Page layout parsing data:
_ _ _ _ _ _ _

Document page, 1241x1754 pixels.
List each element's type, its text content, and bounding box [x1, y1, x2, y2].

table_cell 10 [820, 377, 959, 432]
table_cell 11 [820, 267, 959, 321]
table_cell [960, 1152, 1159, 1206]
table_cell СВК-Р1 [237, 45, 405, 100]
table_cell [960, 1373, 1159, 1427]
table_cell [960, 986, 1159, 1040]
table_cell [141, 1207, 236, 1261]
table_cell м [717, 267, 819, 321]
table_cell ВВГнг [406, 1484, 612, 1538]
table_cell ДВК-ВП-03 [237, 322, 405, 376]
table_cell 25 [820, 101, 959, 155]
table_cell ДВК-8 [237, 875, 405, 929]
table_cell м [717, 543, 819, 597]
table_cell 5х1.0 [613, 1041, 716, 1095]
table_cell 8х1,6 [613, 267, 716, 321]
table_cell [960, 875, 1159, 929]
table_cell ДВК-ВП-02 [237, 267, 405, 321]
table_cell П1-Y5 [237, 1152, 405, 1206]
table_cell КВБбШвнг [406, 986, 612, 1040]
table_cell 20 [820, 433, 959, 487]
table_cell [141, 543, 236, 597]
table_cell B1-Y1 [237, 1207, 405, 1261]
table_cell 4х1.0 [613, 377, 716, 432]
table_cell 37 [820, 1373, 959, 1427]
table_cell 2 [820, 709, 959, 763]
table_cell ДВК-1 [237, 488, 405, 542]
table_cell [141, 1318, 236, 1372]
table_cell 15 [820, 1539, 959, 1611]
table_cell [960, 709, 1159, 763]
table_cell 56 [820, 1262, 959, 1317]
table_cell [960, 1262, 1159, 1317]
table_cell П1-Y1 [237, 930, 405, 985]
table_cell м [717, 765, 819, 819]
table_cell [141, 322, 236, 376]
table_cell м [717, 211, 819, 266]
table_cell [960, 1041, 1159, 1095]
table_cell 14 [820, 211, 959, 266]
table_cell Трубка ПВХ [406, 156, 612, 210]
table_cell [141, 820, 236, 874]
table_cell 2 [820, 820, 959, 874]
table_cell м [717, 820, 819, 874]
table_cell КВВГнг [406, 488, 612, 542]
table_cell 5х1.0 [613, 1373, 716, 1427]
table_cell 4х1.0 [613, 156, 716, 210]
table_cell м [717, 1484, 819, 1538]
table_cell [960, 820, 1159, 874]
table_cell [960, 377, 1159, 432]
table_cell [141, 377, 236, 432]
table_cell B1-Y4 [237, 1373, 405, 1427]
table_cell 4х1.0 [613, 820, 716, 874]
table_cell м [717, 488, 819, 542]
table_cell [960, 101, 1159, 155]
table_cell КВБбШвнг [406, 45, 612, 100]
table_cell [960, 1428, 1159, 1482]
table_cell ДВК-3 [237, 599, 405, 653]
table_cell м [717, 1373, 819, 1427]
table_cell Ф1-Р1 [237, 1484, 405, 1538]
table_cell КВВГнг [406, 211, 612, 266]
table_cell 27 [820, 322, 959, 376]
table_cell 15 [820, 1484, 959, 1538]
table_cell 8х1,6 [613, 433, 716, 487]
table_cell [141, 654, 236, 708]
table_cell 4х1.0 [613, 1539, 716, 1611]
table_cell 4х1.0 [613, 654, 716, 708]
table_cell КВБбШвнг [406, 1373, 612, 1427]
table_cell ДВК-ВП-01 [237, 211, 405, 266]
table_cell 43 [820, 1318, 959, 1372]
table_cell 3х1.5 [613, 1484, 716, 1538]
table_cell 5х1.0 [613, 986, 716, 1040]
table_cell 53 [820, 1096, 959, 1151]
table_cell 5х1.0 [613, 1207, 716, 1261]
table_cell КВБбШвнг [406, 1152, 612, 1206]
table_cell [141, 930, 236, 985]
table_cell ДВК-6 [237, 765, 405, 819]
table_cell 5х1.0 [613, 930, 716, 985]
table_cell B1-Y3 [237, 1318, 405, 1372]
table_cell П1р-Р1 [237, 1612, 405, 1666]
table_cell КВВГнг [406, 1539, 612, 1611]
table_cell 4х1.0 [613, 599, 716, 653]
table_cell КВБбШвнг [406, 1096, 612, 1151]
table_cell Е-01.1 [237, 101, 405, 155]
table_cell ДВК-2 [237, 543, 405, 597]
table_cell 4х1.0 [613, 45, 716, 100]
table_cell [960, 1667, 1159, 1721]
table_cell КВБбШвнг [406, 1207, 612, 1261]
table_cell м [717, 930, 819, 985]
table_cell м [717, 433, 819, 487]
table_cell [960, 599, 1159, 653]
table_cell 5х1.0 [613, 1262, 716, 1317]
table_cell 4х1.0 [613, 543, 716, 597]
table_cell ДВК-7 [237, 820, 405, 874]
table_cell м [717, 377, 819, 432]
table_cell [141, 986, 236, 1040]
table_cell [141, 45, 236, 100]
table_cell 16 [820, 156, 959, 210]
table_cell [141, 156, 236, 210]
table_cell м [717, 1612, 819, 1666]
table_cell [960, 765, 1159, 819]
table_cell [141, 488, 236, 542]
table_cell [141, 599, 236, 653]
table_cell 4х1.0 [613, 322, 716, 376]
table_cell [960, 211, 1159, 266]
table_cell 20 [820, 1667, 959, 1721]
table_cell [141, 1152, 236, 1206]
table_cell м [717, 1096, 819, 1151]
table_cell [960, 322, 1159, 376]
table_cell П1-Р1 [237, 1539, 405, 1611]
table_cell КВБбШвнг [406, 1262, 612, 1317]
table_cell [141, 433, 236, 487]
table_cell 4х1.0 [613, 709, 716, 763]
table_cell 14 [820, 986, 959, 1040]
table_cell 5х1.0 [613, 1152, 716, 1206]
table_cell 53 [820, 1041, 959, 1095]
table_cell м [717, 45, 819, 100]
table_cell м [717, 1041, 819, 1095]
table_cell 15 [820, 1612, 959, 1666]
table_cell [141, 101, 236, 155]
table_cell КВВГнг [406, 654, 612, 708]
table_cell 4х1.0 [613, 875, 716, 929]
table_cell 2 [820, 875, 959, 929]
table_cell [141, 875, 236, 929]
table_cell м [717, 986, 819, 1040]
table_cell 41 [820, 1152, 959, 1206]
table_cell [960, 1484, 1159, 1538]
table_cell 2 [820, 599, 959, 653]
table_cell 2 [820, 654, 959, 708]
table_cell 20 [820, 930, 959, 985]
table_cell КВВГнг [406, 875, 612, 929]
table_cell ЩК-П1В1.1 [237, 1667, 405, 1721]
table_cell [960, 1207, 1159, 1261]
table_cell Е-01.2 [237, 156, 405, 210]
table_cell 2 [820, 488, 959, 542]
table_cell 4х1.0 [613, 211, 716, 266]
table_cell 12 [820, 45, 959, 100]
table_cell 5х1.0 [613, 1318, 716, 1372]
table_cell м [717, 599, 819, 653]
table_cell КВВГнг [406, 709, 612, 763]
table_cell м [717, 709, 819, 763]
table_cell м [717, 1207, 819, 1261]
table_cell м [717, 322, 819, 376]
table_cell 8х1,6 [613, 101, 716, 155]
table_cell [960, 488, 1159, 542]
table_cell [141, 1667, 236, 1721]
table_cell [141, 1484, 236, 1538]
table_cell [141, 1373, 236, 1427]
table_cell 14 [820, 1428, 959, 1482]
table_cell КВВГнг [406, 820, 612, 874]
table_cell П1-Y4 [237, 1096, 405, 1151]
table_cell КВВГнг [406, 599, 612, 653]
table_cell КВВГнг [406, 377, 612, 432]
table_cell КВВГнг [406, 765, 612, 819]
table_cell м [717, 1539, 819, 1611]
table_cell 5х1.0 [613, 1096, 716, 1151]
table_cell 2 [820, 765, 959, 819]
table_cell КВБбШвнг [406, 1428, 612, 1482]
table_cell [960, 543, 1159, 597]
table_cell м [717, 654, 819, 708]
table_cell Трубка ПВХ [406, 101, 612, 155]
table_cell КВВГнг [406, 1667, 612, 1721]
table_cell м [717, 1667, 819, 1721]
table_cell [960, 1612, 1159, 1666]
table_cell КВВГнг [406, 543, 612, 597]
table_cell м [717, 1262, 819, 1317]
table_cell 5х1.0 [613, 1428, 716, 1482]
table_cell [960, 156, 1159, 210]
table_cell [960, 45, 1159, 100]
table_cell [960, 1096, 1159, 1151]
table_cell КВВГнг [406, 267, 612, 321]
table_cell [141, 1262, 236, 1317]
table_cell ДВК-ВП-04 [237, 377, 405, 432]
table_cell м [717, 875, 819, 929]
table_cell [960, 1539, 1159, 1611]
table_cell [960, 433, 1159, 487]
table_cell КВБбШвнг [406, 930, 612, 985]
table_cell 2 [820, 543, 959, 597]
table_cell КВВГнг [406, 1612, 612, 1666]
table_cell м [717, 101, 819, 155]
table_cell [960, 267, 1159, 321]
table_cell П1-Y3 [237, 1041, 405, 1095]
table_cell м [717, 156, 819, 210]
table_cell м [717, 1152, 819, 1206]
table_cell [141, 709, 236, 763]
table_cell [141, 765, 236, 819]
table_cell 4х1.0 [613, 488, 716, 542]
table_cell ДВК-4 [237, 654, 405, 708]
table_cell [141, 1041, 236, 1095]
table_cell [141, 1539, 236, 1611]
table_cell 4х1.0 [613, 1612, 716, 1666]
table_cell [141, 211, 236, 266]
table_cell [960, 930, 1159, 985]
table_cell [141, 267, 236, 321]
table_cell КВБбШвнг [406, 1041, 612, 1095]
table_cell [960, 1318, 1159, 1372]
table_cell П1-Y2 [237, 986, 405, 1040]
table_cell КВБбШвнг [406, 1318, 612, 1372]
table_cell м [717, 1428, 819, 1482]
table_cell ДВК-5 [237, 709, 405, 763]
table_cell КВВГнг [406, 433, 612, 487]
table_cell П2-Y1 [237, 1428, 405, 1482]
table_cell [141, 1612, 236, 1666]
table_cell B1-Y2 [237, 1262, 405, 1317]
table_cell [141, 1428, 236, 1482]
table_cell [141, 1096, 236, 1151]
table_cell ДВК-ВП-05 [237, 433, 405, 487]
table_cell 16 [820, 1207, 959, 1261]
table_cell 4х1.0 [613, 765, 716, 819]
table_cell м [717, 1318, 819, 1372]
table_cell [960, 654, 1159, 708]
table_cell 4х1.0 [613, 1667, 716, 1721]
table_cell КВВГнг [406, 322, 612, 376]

_ _ _ _ _ _ _

What to produce: Pick out every line above that contains the word "КВБбШвнг" and copy it.

Response area:
table_cell КВБбШвнг [406, 986, 612, 1040]
table_cell КВБбШвнг [406, 45, 612, 100]
table_cell КВБбШвнг [406, 1373, 612, 1427]
table_cell КВБбШвнг [406, 1152, 612, 1206]
table_cell КВБбШвнг [406, 1096, 612, 1151]
table_cell КВБбШвнг [406, 1207, 612, 1261]
table_cell КВБбШвнг [406, 1262, 612, 1317]
table_cell КВБбШвнг [406, 1428, 612, 1482]
table_cell КВБбШвнг [406, 930, 612, 985]
table_cell КВБбШвнг [406, 1041, 612, 1095]
table_cell КВБбШвнг [406, 1318, 612, 1372]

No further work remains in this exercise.